Condominium, Co-op, and HOA - What’s the Difference?
Updated: Jan 7
There is some confusion about the differences between a condominium, a homeowners’ association, and a cooperative. Residents of these communities use the terms “homeowners” or “property owners” to describe themselves as a group.
If you live in one of these types of communities, it’s important to understand the key differences between the three. This is especially true if you will be serving your community and need to take a condominium, co-op or HOA board member certification course.
Let’s go over the main difference between a condo, co-op, and HOA.
A condominium is established by the developer, who files a Declaration of Condominium with the county. In a condominium community, owners own their respective units, and jointly own the building’s common areas and amenities. Examples of these common areas are the grounds, elevators, pool, park areas, and the clubhouse. When they buy a unit, unit owners automatically become members of the condominium association, and agree to pay monthly or quarterly assessments to the association for upkeep of the common areas, insurance, taxes on the common areas, and so forth. Condominium associations must be incorporated as non-profit corporations. The documents which govern the condominium association are the Declaration, Bylaws and Rules and Regulations.
What many new condominium unit owners may not realize is that the roofs and outer walls, walkways, and roads are also common areas. So if the outside of the buildings in Phase One of a three-phase condominium community need to be painted, the cost of painting is shared by all of the owners in all three phases of the community association.
The association’s affairs are overseen by an elected Board of Directors, which usually meets monthly. Unit owners are advised of the meetings and allowed to attend and can participate as time allows. An annual meeting is held once a year to elect board members, to vote on whether reserve funds should be included in the budget (which affects the assessments), and to vote on amendments to the Bylaws and other condominium documents such as the Bylaws and Rules and Regulations.
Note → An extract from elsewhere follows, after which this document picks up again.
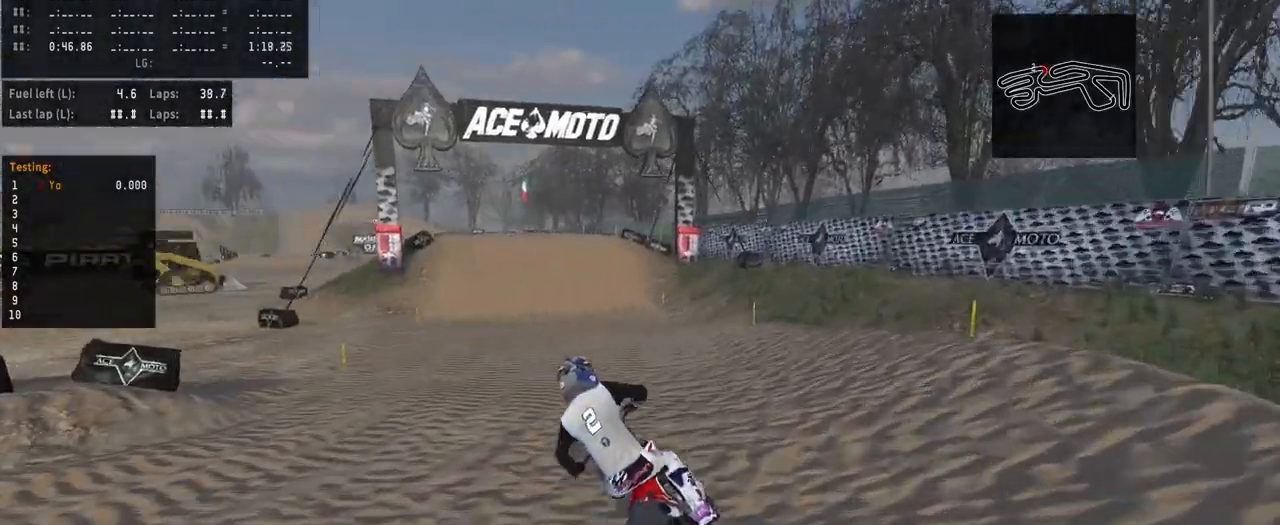
{"buttons": ["R2"], "left_stick": "right", "right_stick": "center", "events": [[33, "left_stick", "center"], [467, "left_stick", "right"]]}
Many condominium associations hire Condominium Association Managers to support the Board of Directors with their knowledge of operations, paperwork, meetings, and responding to unit owner questions. Condominium Association Managers (CAMs) must be specially trained and licensed.
Florida Statute 718 contains all of the provisions related to condominium law.
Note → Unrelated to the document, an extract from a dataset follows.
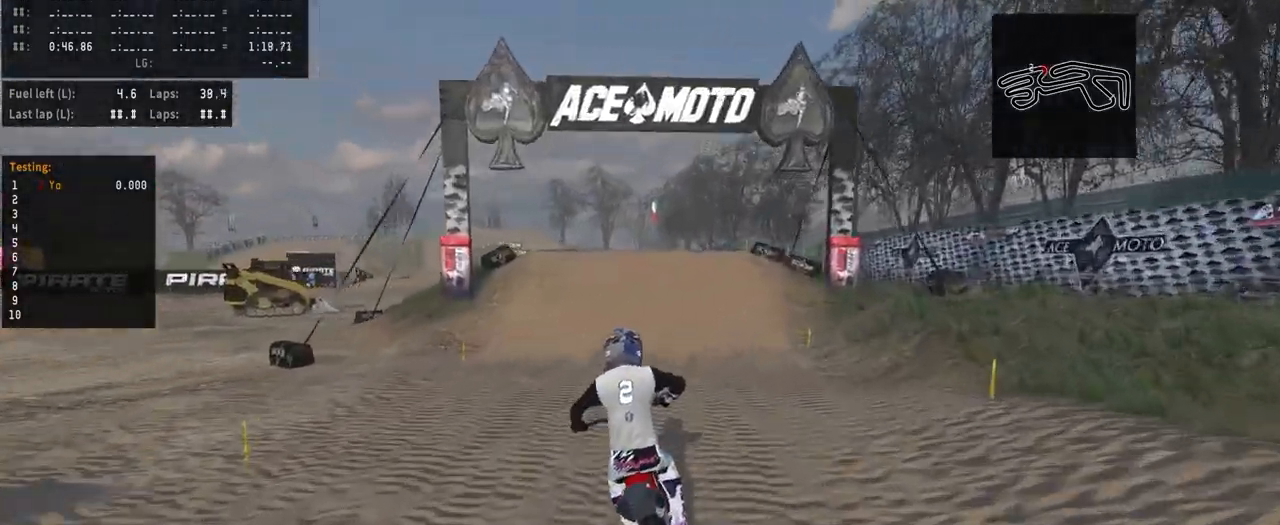
{"buttons": [], "left_stick": "center", "right_stick": "center", "events": [[67, "left_stick", "center"], [467, "R2", "up"]]}
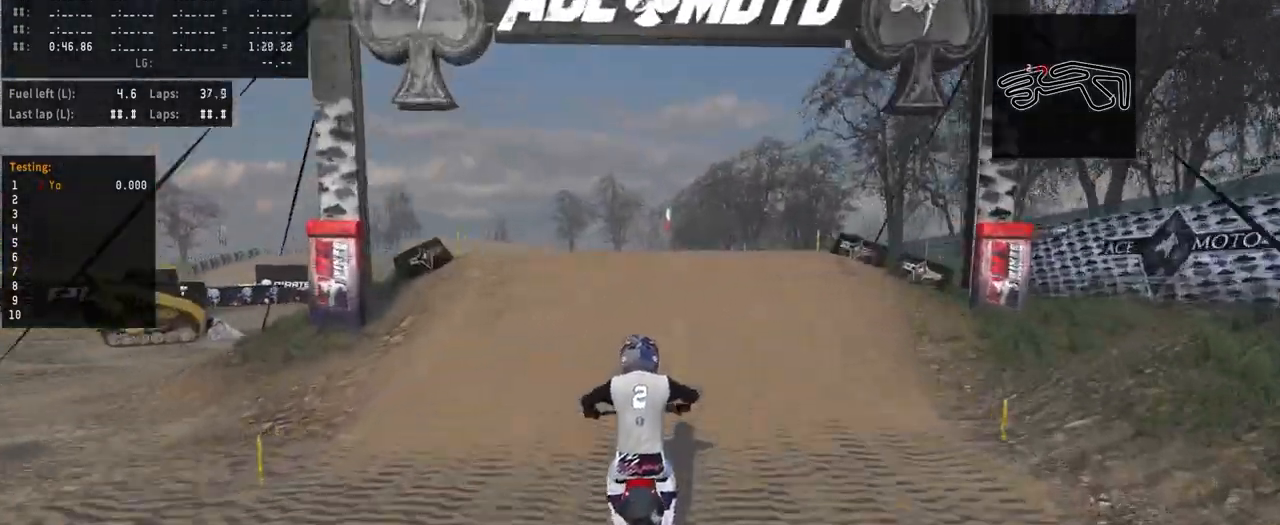
{"buttons": [], "left_stick": "center", "right_stick": "up", "events": [[167, "R3", "down"], [267, "R3", "up"], [333, "right_stick", "up"]]}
Cooperatives are common in the northeast, especially in large cities, but they exist elsewhere as well. In contrast with condominiums, people who reside in a cooperative community do not actually own their homes as real property. Instead, they buy shares in the cooperative association and receive a stock certificate and a proprietary lease that allows them to live in the designated unit. When they sell the unit, they actually sell shares of the corporation to the new owner.
As with condominiums, cooperative associations elect a Board of Directors that is responsible for the care and upkeep of the building or community, for enforcing community rules, and for holding meetings of members. Members of the Board of Directors in Florida need to pass a certification course, even if the daily major tasks of running the cooperative are turned over to a management company.
Cooperative shareholders pay monthly fees to the cooperative association, and vote on matters that affect the association. A distinct feature of cooperatives is that the shareholders have a say in who can buy in the community. Prospective buyers may be interviewed by several committees and be asked to reveal personal financial information.
Florida Statute 719 outlines the provisions that apply to cooperative housing.
Homeowners’ Association (HOA)
All private gated residential communities operate under some kind of Homeowners’ Association (HOA), but there are also HOAs in non-gated communities. The developer typically establishes the HOA when the community is established and houses are being built, and then allocates the shares of the HOA as the units in the development are sold.
HOAs typically provide homeowners with a higher level of services than would be available to them if they lived in a non-HOA neighborhood. For example, they may have a golf course, tennis courts, swimming pool, fitness club, dog park, clubhouse, community garden and other amenities for their exclusive use. Homeowners (also called “parcel owners”) own their home and the land where it is situated. They are responsible for maintenance of their home and for landscaping.
Florida Homeowners’ Associations must be incorporated as not-for-profit corporations, and homeowners in the community share ownership of the common areas and facilities. Each member pays an assessment to maintain the common amenities and provide other services to the community. Members elect a Board of Directors that acts on behalf of the association to protect the investment value and lifestyle of homeowner members by enforcing rules and conducts board meetings as well as an annual meeting where elections are held and where members vote on various issues.
Florida Statute 720 details laws affecting HOAs.
Just as these three types of communities are different, courses for board member certification for condominium, co-op and HOA are unique. Understanding the basics of how and why your community was created and why its bylaws and rules are not the same as a different type of community that may be right next door is helpful for anyone who lives in any type of planned community.